For now, their ingenious chip has been accepted for presentation at a student design competition organized by one of the best conferences in their field (ASP-DAC). They hope that their pragmatic approach can shed (new) light on the topic of Hardware Trojans.
What to know about chip manufacturing and hardware Trojan Horses?
Why chip design companies do not have their own fabrication facilities?
In very short words, there is a steep cost barrier. Owning a silicon foundry is a multibillion-dollar endeavor and only a handful of foundries still compete for the title of “best silicon”. The industry has adopted the so-called fabless model, where design and fabrication are executed by different companies.
Who would benefit from a hardware Trojan Horse?
There are no simple answers here. A nation-state might be interested in jeopardizing critical infrastructure of another state. A disgruntled employee might be interested in hurting the image of the chip factory or of the design company. Financial manipulation of stock markets has also been hypothesized.

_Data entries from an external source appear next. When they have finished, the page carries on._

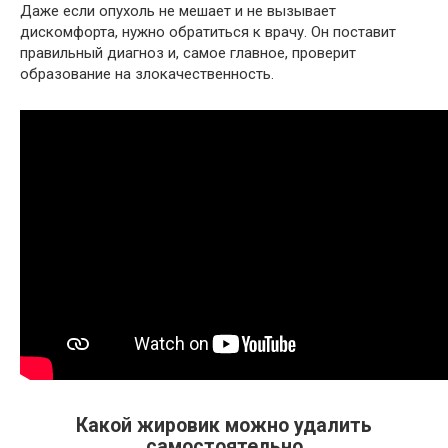
Даже если опухоль не мешает и не вызывает
дискомфорта, нужно обратиться к врачу. Он поставит
правильный диагноз и, самое главное, проверит
образование на злокачественность.
Какой жировик можно удалить
самостоятельно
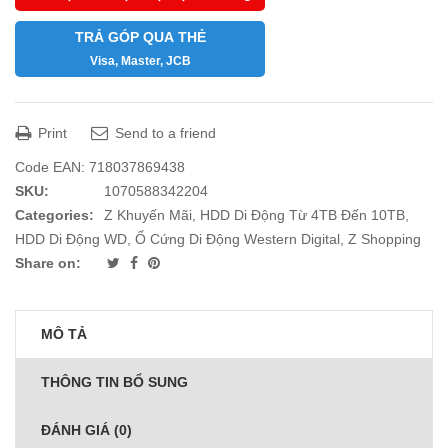
TRẢ GÓP QUA THẺ
Visa, Master, JCB
Print
Send to a friend
Code EAN:
718037869438
SKU:
1070588342204
Categories:
Z Khuyến Mãi
,
HDD Di Động Từ 4TB Đến 10TB
,
HDD Di Động WD
,
Ổ Cứng Di Động Western Digital
,
Z Shopping
Share on:
MÔ TẢ
THÔNG TIN BỔ SUNG
ĐÁNH GIÁ (0)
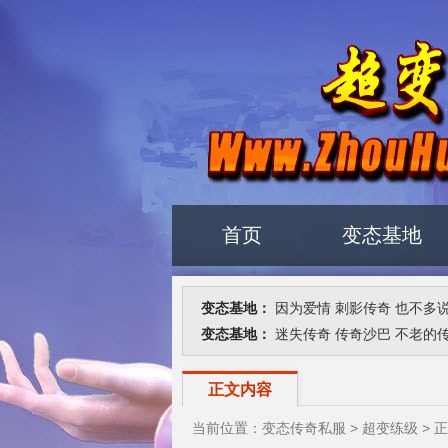
首页
变态基地
变态基地：
因为爱情
刺影传奇
也不多
变态基地：
迷失传奇
传奇沙巴
不老的
正文内容
当前位置：
变态传奇私服
>
超变练级
> 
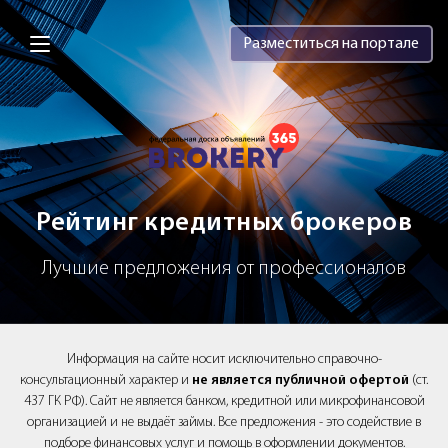
Brokery365 - Рейтинг кредитных брок
Разместиться на портале
Рейтинг кредитных брокеров
Лучшие предложения от профессионалов
Информация на сайте носит исключительно справочно-
консультационный характер и
не является публичной офертой
(ст.
437 ГК РФ). Сайт не является банком, кредитной или микрофинансовой
организацией и не выдаёт займы. Все предложения - это содействие в
подборе финансовых услуг и помощь в оформлении документов.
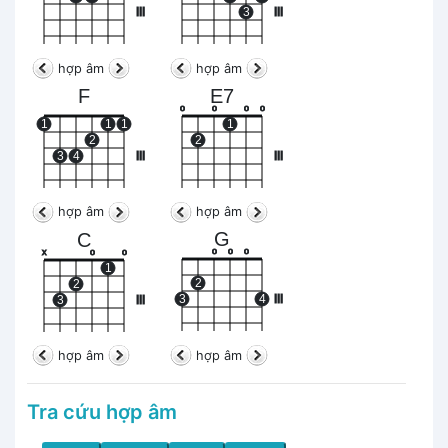
III
3
III
hợp âm
hợp âm
F
E7
o
o
o
o
1
1
1
1
2
2
3
4
III
III
hợp âm
hợp âm
G
C
o
o
o
x
o
o
1
2
2
3
4
III
3
III
hợp âm
hợp âm
Tra cứu hợp âm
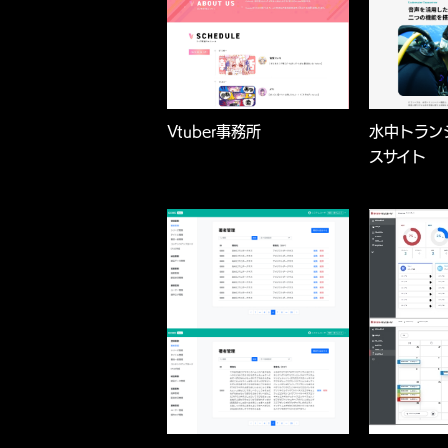
Vtuber事務所
水中トラン
スサイト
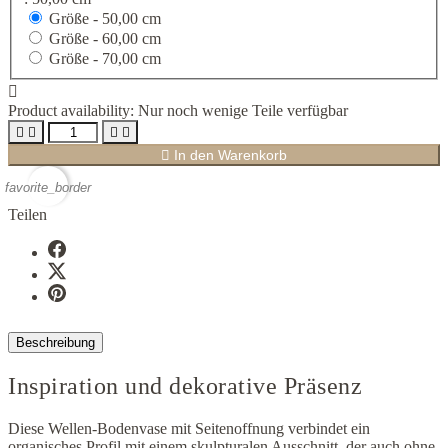
Größe -
50,00 cm
Größe -
60,00 cm
Größe -
70,00 cm

Product availability:
Nur noch wenige Teile verfügbar





In den Warenkorb
favorite_border
Teilen
Beschreibung
Inspiration und dekorative Präsenz
Diese Wellen-Bodenvase mit Seitenoffnung verbindet ein
organisches Profil mit einem skulpturalen Ausschnitt, der auch ohne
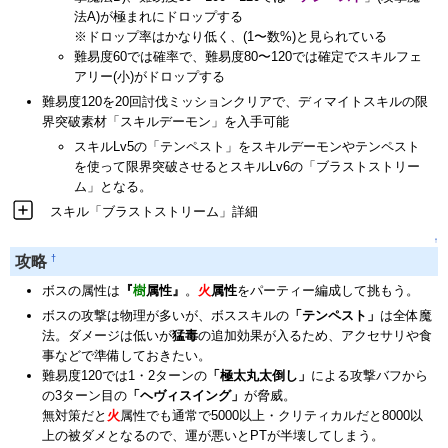
法A)が極まれにドロップする
※ドロップ率はかなり低く、(1〜数%)と見られている
難易度60では確率で、難易度80〜120では確定でスキルフェ
アリー(小)がドロップする
難易度120を20回討伐ミッションクリアで、ディマイトスキルの限
界突破素材「スキルデーモン」を入手可能
スキルLv5の「テンペスト」をスキルデーモンやテンペスト
を使って限界突破させるとスキルLv6の「ブラストストリー
ム」となる。
スキル「ブラストストリーム」詳細
↑
†
攻略
ボスの属性は
『
樹
属性』
。
火
属性
をパーティー編成して挑もう。
ボスの攻撃は物理が多いが、ボススキルの
「テンペスト」
は全体魔
法。ダメージは低いが
猛毒
の追加効果が入るため、アクセサリや食
事などで準備しておきたい。
難易度120では1・2ターンの
「極太丸太倒し」
による攻撃バフから
の3ターン目の
「ヘヴィスイング」
が脅威。
無対策だと
火
属性でも通常で5000以上・クリティカルだと8000以
上の被ダメとなるので、運が悪いとPTが半壊してしまう。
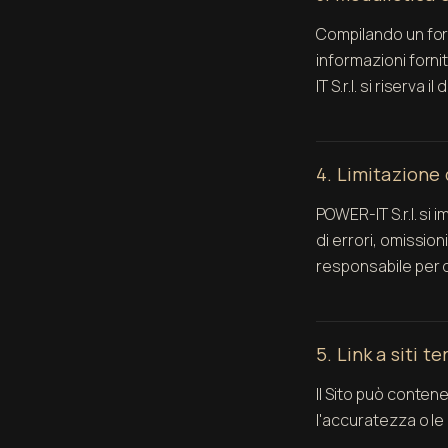
Compilando un form
informazioni forni
IT S.r.l. si riserv
4. Limitazione 
POWER-IT S.r.l. si
di errori, omissioni
responsabile per da
5. Link a siti te
Il Sito può contener
l'accuratezza o le p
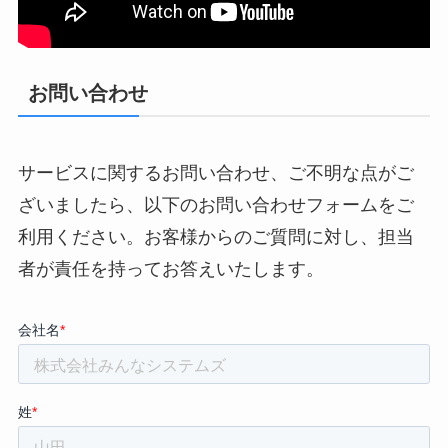
お問い合わせ
サービスに関するお問い合わせ、ご不明な点がご
ざいましたら、以下のお問い合わせフォームをご
利用ください。お客様からのご質問に対し、担当
者が責任を持ってお答えいたします。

How to detect hardware Trojan Horses?
The hardware security community already knows that such trojans can be found if the circuit is delaminated and inspected via X-ray or scanning electron microscope (SEM) imaging. However, applying these techniques is not a common practice. Such drastic measures are either destructive or time consuming, making them only interesting if the end-user already suspects something is wrong.
Related articles:
T. Perez, M. Imran, P. Vaz and S. Pagliarini, "Side-Channel Trojan Insertion - a Practical Foundry-Side Attack via ECO," 2021 IEEE International Symposium on Circuits and Systems (ISCAS), 2021, pp. 1-5, doi: 10.1109/ISCAS51556.2021.9401481.
T. Perez and S. Pagliarini, "A Side-Channel Hardware Trojan in 65nm CMOS with 2uW precision and Multi-bit Leakage Capability," 2022 Asia and South Pacific Design Automation Conference (ASP-DAC UDC), 2022.
T. Perez and S. Pagliarini, "Hardware Trojan Insertion in Finalized Layouts: a Silicon Demonstration," arXiv:2112.02972 [cs], Dec. 2021. [Online] https://arxiv.org/abs/2112.02972
This work has been partially conducted in the project ICT programme/IT Academy which was supported by the European Union through the European Social Fund. It was also partially supported by the Estonian Research Council grant MOBERC35.